Sonata for Trombone by Derek Bourgeois: A Review

By David Vining • March 11, 2002 • 1 min read

Bourgeois Sonata for TromboneSonata for Trombone and Piano. Derek Bourgeois. Warwick Music, Warwick, England, 2000.

Derek Bourgeois is no stranger to trombonists, having composed a popular Concerto among other works for the instrument. His penchant for long, lyrical melodies and virtuosic, twisty lines is again evident in his latest offering, a four movement Sonata. This is an epic work, spanning three octaves and lasting some twenty minutes with many changes in mood and style.

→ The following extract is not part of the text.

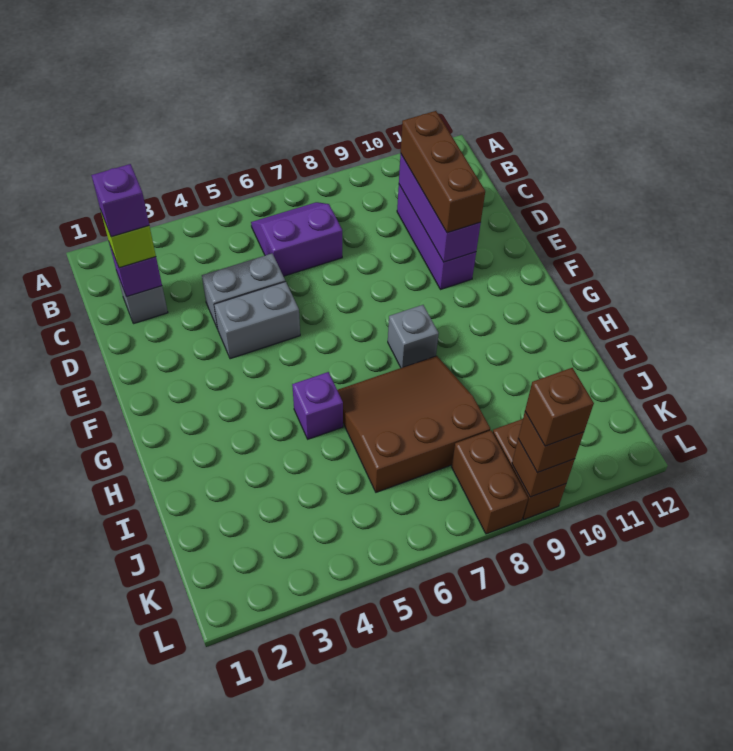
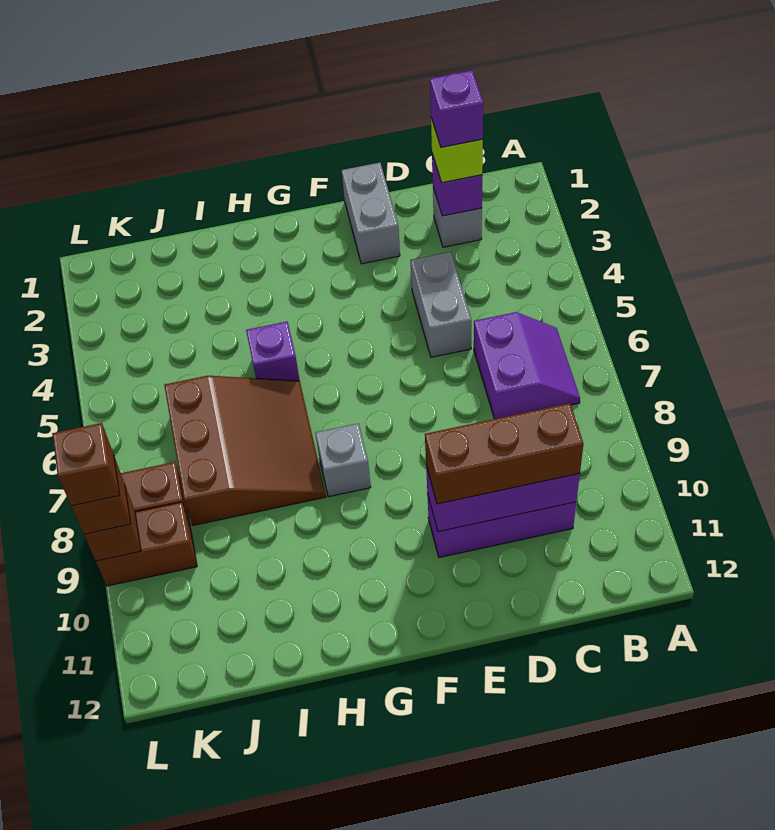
grey 1x2 brick [214,281,300,359] -> grey 1x2 brick moved to [342,163,400,264]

The first movement features a heroic fanfare-like opening and a second theme reminiscent of the trio section of Elgar's Pomp and Circumstance. The second movement is a 5/8 scherzo requiring nimble tonguing and solid rhythm. The third movement is marked eighth note = 88 and is built around third patterns. This movement may be the most taxing of the bunch due to its length and tessitura. The finale is romp through a playful 6/8 theme with occasional glissandi between eighth notes juxtaposed with yet another lovely lyrical duple melody.

Those looking for a technical challenge will not be disappointed by Bourgeois' Sonata; there are also plenty of opportunities for expressive melodic playing throughout. Bourgeois is a skilled composer who knows how to write for the trombone and this piece is a major new work sure to become popular. Whether it achieves the same status as his Concerto may depend on soloists' concerns over programming such a long and demanding piece. Perhaps, for this reason alone, three movements would have been sufficient.